The issue took center stage for a few hours at the meeting of the Urban Water Institute on Thursday. The conference brought together officials from federal and California water agencies with representatives from the counterparts in other Western states.
Wade Graham, an author, "environmental historian" and trustee of the Glen Canyon Institute, a group that wants Glen Canyon Dam dismantled and Lake Powell drained, argued that the five years of drought have already hammered Lake Powell, and the reservoir is "approaching dead pool," the point at which the lake would not have any water to send downstream to Lake Mead and the 30 million people who depend on Colorado River water.
Graham said that because of the evaporation from Lake Powell, the Colorado River system loses 600,000 acre-feet annually, more than twice what Las Vegas takes downstream from Lake Mead.

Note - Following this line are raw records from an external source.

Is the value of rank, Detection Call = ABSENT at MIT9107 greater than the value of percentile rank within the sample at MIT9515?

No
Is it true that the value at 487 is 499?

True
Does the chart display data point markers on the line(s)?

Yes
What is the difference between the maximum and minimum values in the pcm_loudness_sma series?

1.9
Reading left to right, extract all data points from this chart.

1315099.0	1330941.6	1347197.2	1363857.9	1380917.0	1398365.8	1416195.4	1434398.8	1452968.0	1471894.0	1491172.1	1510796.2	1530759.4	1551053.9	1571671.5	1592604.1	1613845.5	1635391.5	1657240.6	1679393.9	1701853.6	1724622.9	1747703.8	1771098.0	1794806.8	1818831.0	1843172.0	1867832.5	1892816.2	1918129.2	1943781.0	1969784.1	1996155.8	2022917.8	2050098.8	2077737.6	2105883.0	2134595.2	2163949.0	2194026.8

Lake Powell's reserve of 26 million acre-feet could be made up through increased storage in Lake Mead, in underground aquifers away from the river, and through increased water conservation and inter-basin transfers from other sources, Graham said.

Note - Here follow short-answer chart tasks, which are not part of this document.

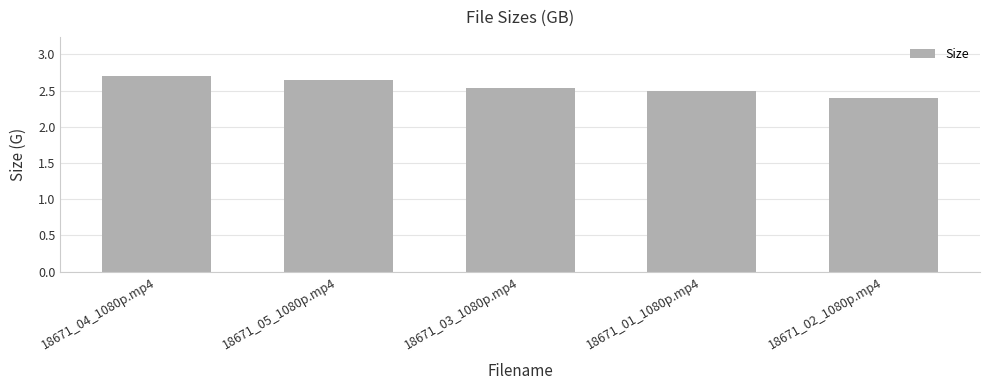

Is it true that the value at 18671_02_1080p.mp4 is 3.5?

False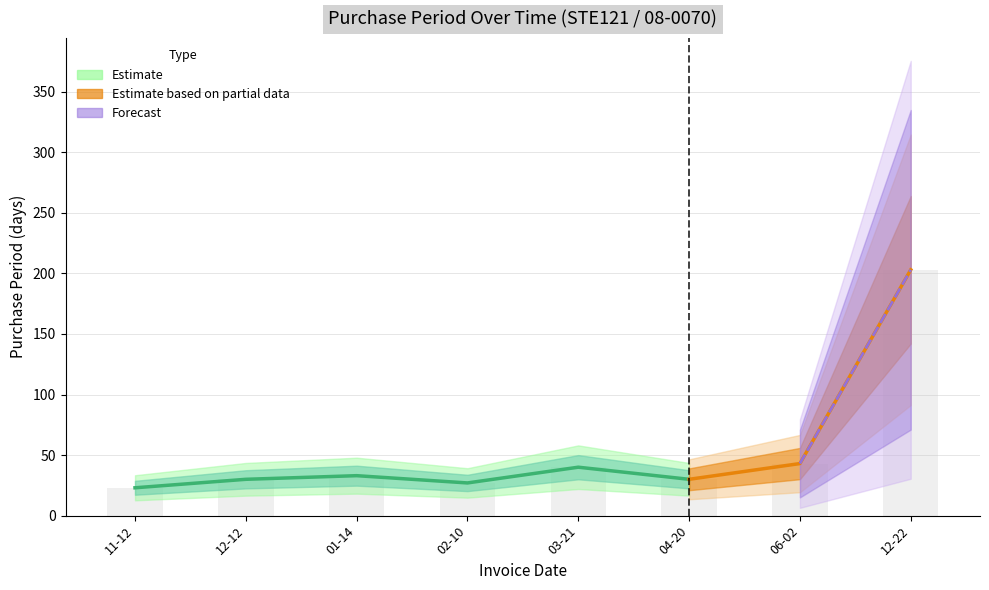

What is the greatest value displayed?

203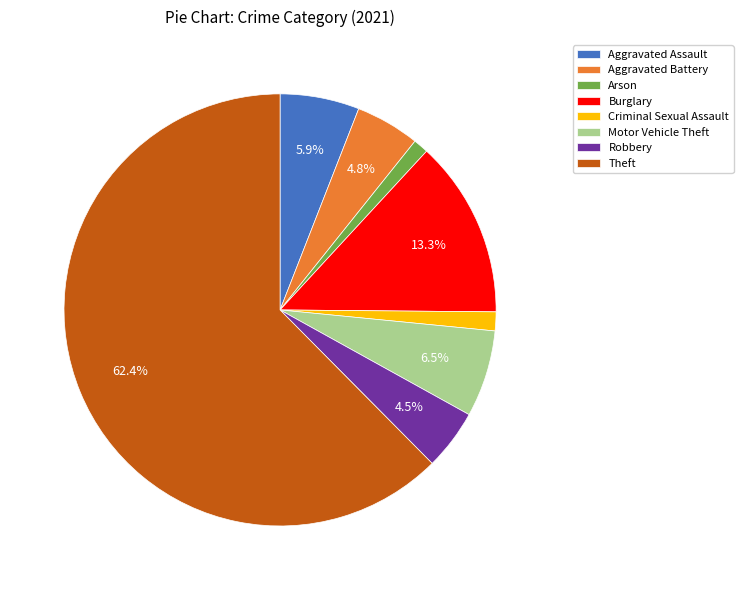

Approximately how many times larger is the value at Aggravated Assault compared to Burglary?

0.4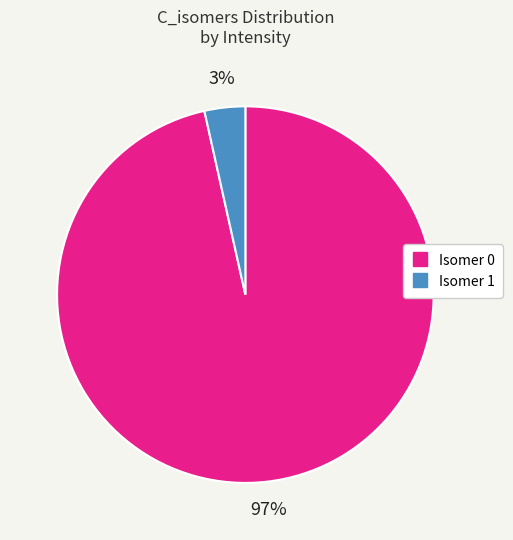

Is there a majority slice in this chart?

Yes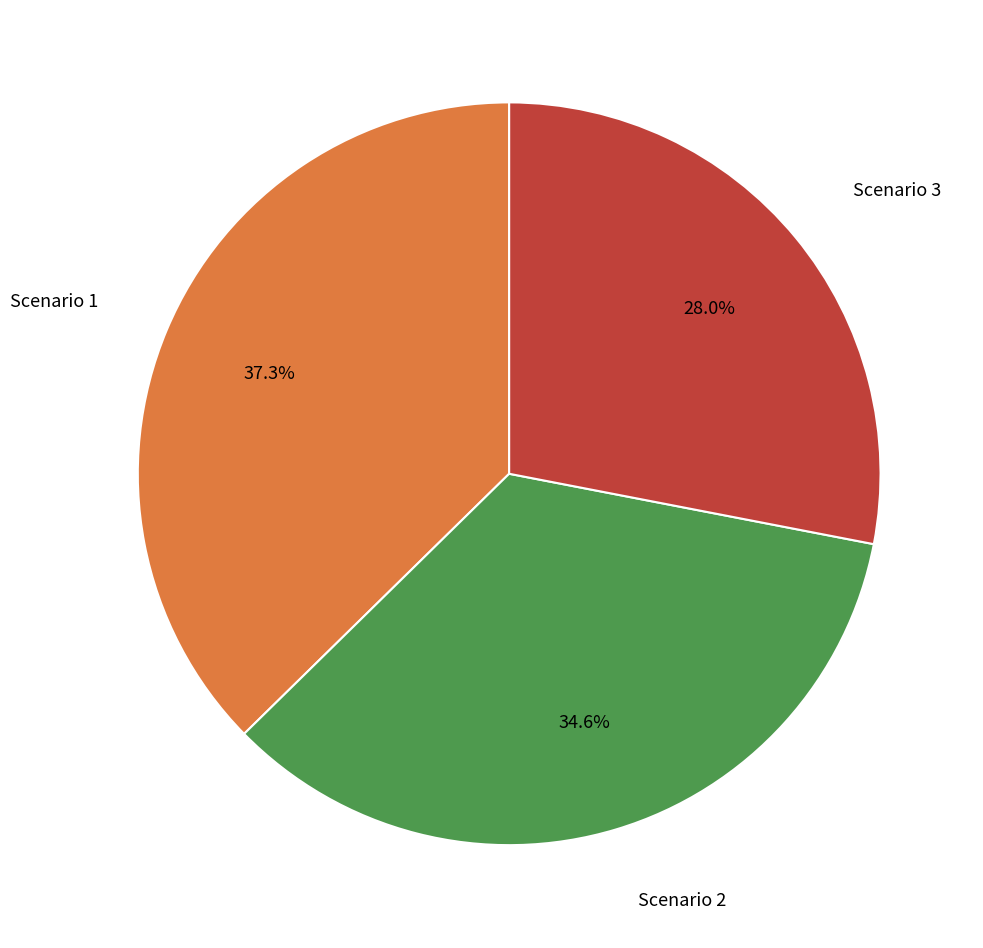

Does any single category account for the majority?

No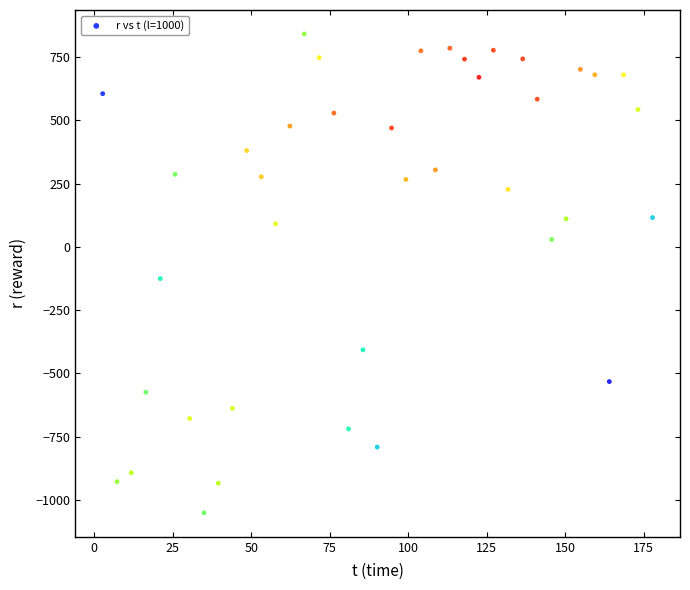

What is the range of X values (max minus min)?

175.2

The payoff would be restoring a fragile desert environment ravaged by the 1963 filling of Lake Powell. Endangered fish and other animals once depended on the calm stretches of Glen Canyon but now are barely able to survive, necessitating costly efforts to preserve the animals.

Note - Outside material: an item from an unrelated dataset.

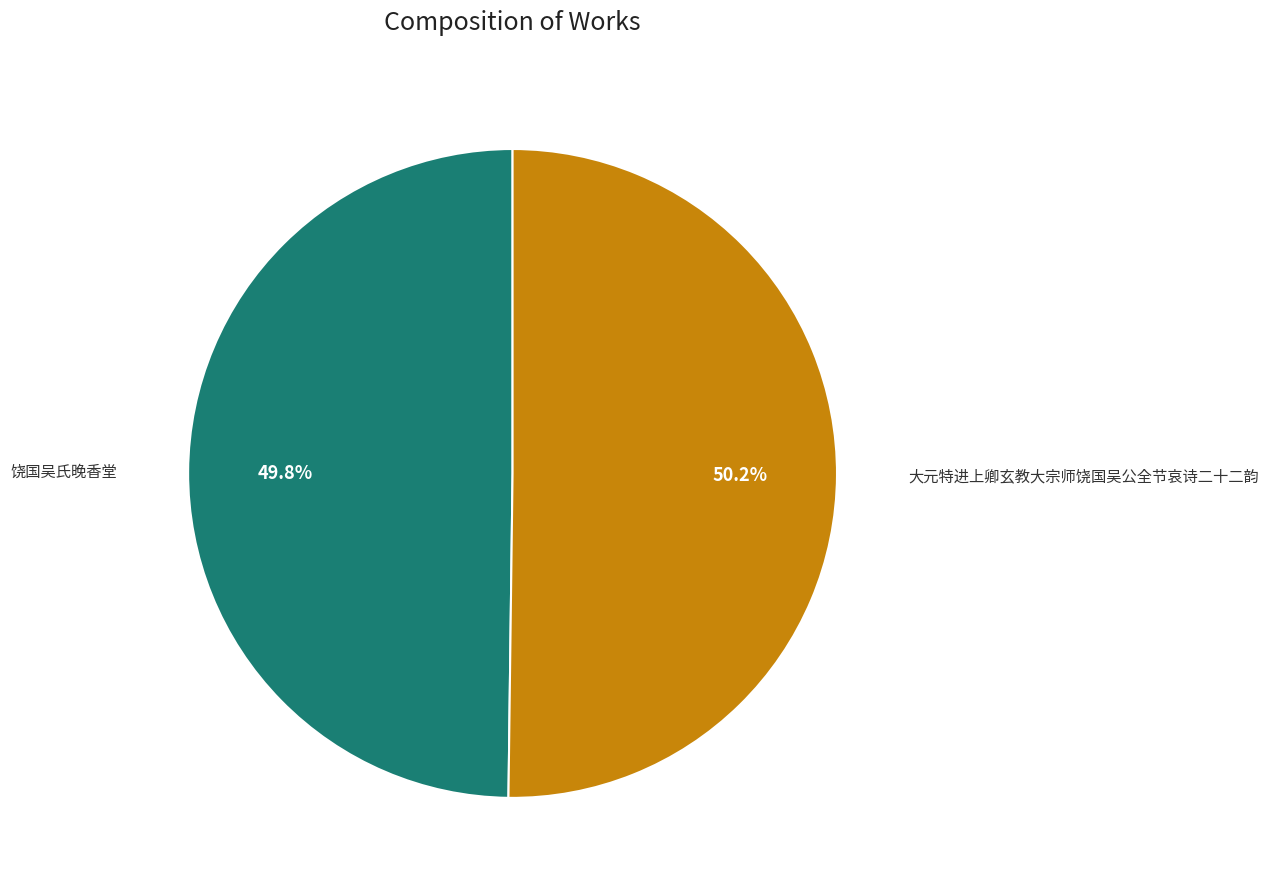

True or false: 大元特进上卿玄教大宗师饶国吴公全节哀诗二十二韵 accounts for 50% of the total.

True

"If you restore Glen Canyon, you save the Grand Canyon," he said.
Graham's perspective is not popular among many water managers at both the state and federal level.
Mark Limbaugh, assistant secretary of Interior, oversees the Bureau of Reclamation, which manages Glen Canyon and Hoover dams. He told the water officials at the conference that although Lake Powell was recently two-thirds empty, the lake's storage capacity "has enabled us to survive drought."
"Lake Powell ensures that Lake Mead remains viable," Limbaugh said.
In 2004 it would have been Lake Mead that would have been at dead pool, with no water to send downstream or to 1.7 million users in Las Vegas, without Lake Powell, he said.
"Obviously, crisis and conflict would have ensued," Limbaugh said.
Pat Mulroy, general manager of the Southern Nevada Water Authority, which brings the resource uphill from Lake Mead for nearly all of the consumers in and around Las Vegas, agreed with Limbaugh.
She said eliminating the upper reservoir might save some water, but at the cost of 26 million acre-feet of storage.
"That does not sound like a reasonable trade," she said.